Stephen Pendock is the handsome, middle-aged squire of Pigeonsford, and an attentive, much-liked host. His house guests are an old friend, Lady Hart, with her twin granddaughters Francesca and Venetia as well as Henry Gold (Venetia’s husband) and another young man, now in the army, called James Nicholl. He’s been a frequent visitor to the neighbourhood since his youth. A village neighbour, Grace Morland, moons around the house yearning after Pendock, and her niece, actress Pippi Le May, pops up from London and visits the big house as well. I counted at least nine servants. Trotty, Miss Morland’s maid, and Bunsen, Pendock’s butler, are the most prominent.

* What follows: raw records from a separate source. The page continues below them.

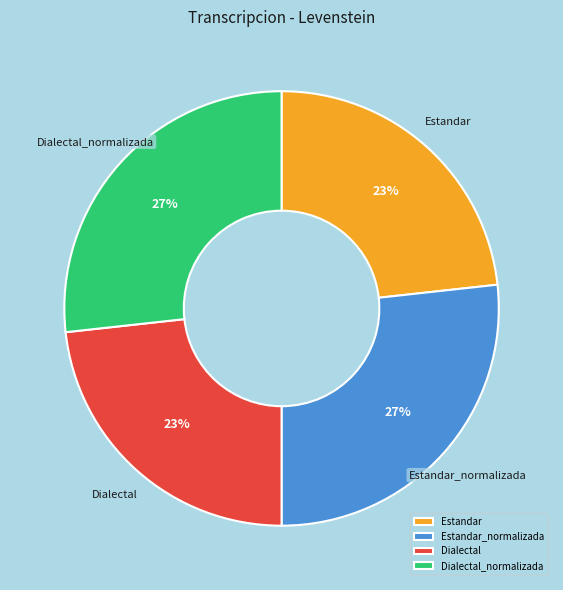

The Dialectal_normalizada slice represents 27% of the pie. True or false?

True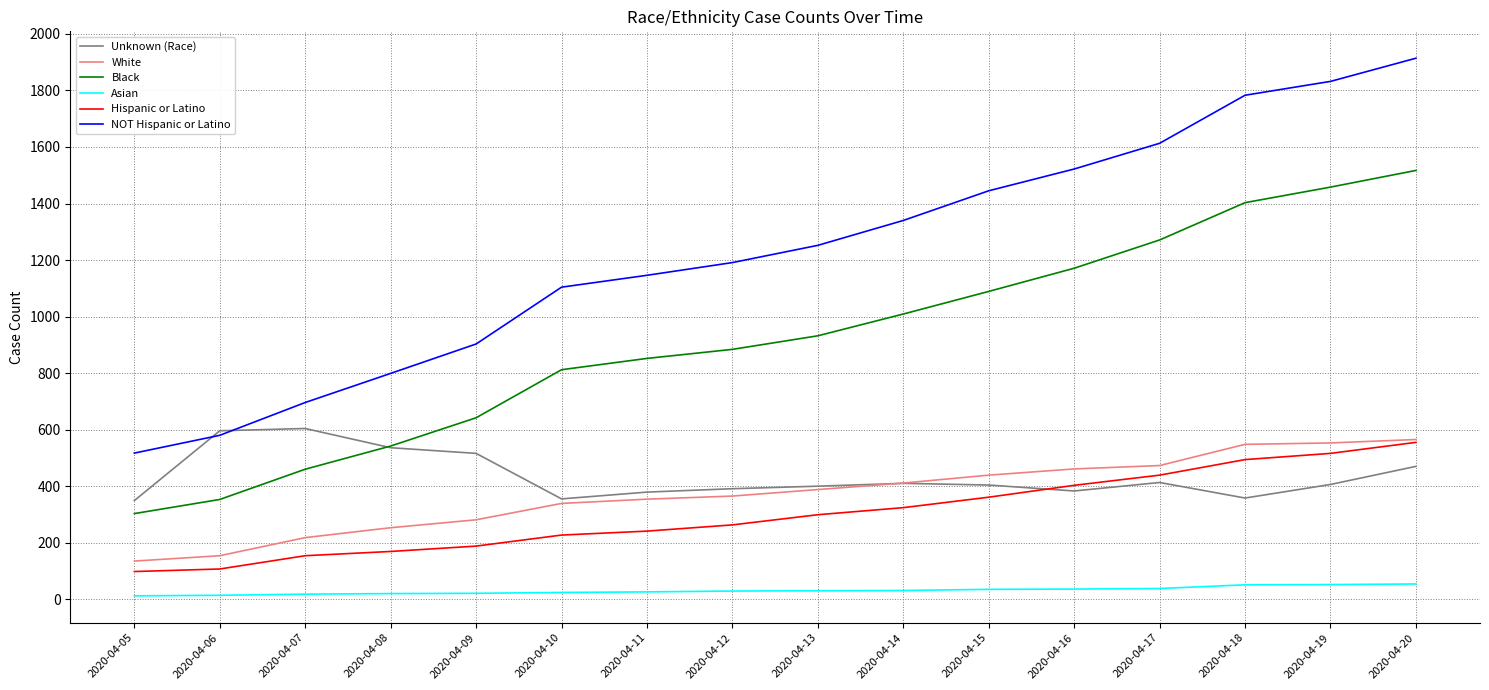

Where is NOT Hispanic or Latino nearest to the value 1215?

2020-04-12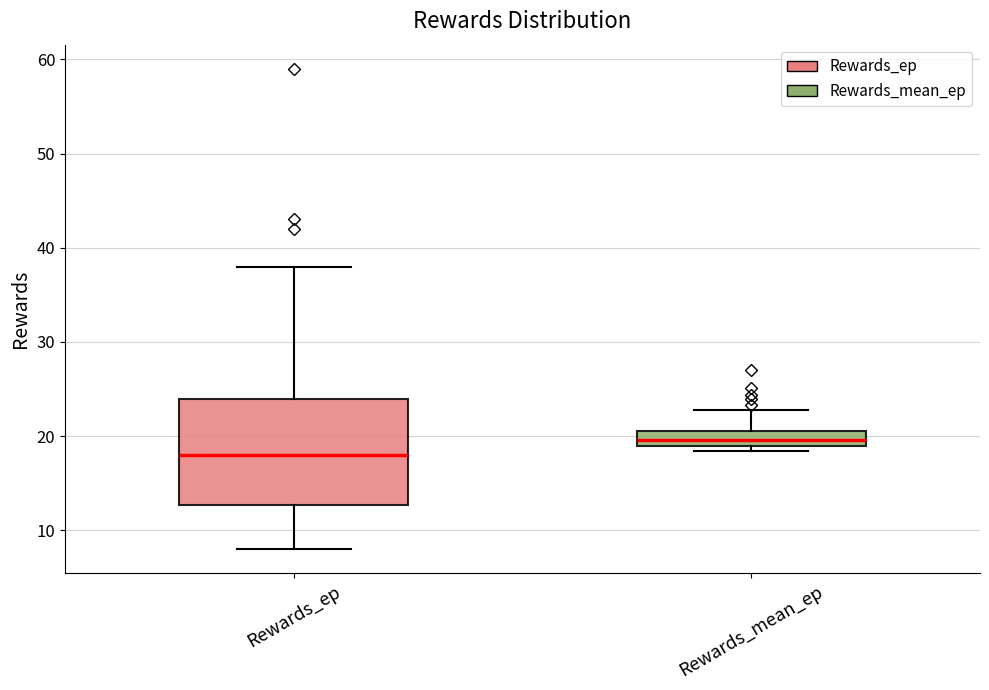

Which box is the tallest, from its lower edge to its upper edge?

Rewards_ep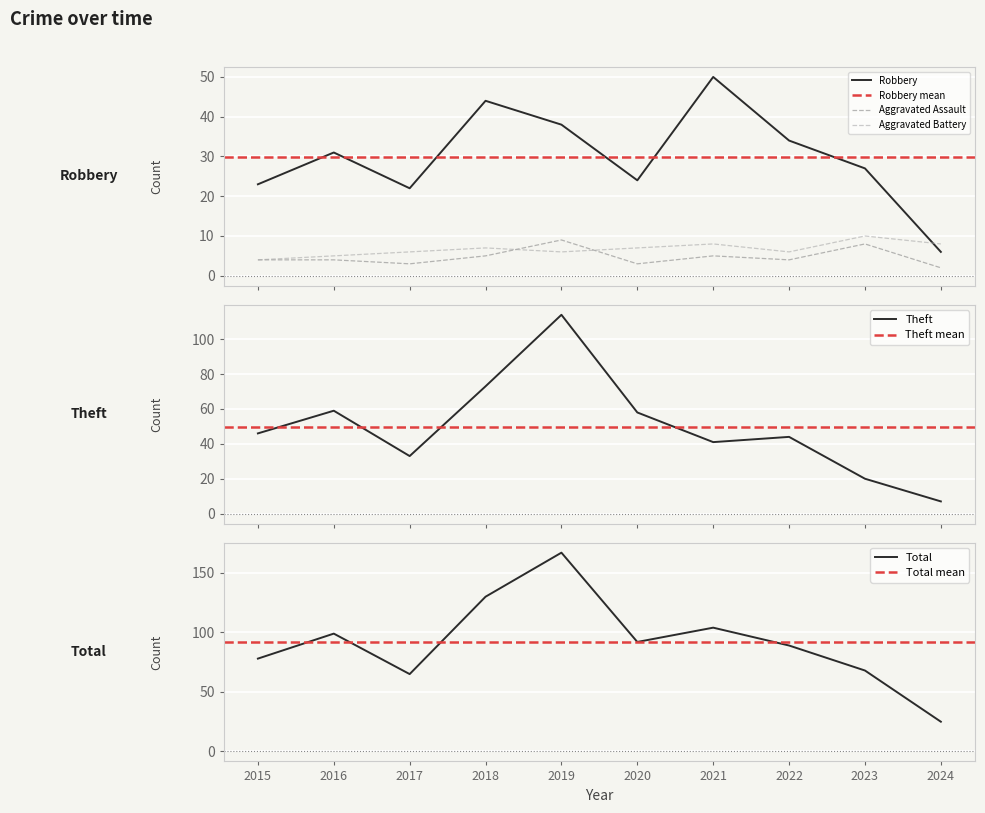

The value of Aggravated Battery at 2022 is 1. True or false?

False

Brand clearly enjoyed the puzzle aspect of the murder story. On the face of it, both murders seem impossible. Several perpetrators are suggested; a possible scenario is proposed, investigated and discarded before the murderer is found. On this first outing, Inspector Cockrill seems undeveloped as a character, and it is the upper-class and privileged of Pigeonford who are most fully drawn.
Which could be a bit of a hitch for current day readers. The twins, Francesca and Venetia, are a couple of very spoiled young ladies whose Nanny should have put in the naughty corner more often. I think they are meant to be charming. But, for example, their insistence that their pampered dog be allowed into the inquest seems simply rude and their tangled emotions are sheer self-indulgence. I kept thinking, for God’s sake, people have been killed here. And there’s a war on!
In comparison to the Patricia Wentworth novels, these two books were more individual and better written – but less satisfactory. That’s because tone is wildly uneven; I kept being jerked out of the narrative by my strong reactions to Brand’s treatment of several of the characters. They are the outsiders, of course. The spinster Miss Morland is unmercifully pilloried for her failure to attract the man she loves; Pippi le May’s actressy glamour is cheap and not quite clean; we’re never allowed to forget that Henry Gold, Venetia’s husband, is a Jew and ‘not one of us’; the servants are inferiors to be patronised or laughed at. I suppose if you are an insider, it’s OK. If not – it’s cruel.
I found the same issue – cruelty – with Cat and Mouse.
It is a claustrophobic psychological thriller set in rural Wales. Journalist Tinka Jones arrives to visit one of her magazine’s advice-column correspondents – known only as ‘Amista’ – a young Welsh girl. Letter after letter, like a serial story, Amista has told of her life on an isolated hilltop with her guardian, Carlyon, and his two servants. She details her daily life, the beautiful Welsh hills and valleys, her growing love for Carlyon, their sudden romance, his proposal of marriage, her great happiness… When the letters stop, Tinka is curious.
She finds a lonely and gloomy house, a Heathcliff-like owner, two servants and the news that no-one has ever heard of Amista. But if she doesn’t exist, how did she know so much about the house, the staff and Mr Carlyon? Why is the policeman, Mr Chucky (yes, really) keeping watch? When she is forced to stay the night, Tinka realises that there is another inhabitant. It is Mrs Carlyon. Is she Amista? But the young woman has been in a car accident and is now terribly scarred, disabled, unable to speak. A dramatic scenario for a tense, creepy thriller. but…
…it was just so disturbing to read Brand’s descriptions of disfigurement. She uses the language of disgust; ‘monstrous ruin’, ‘muffled animal bleatings’, ‘an unrecognisable mask of a woman’, ‘incoherent gobblings and gruntings’, ‘a poor, shuffling, bowed creature’ with ‘pig-like eyes’. Tinka tries to act towards Mrs Carlyon with compassion but because the revulsion is so visceral, it’s tough reading. With other characters, too, there’s the same disdain for the lonely spinster, the vulgar and cheerful nurse, the uneducated Welsh servant.
I read crime novels to relax (yes, I know; it’s not quite right, is it?) a more conventional writer might be a better bet. I’m on to Ngaio Marsh next.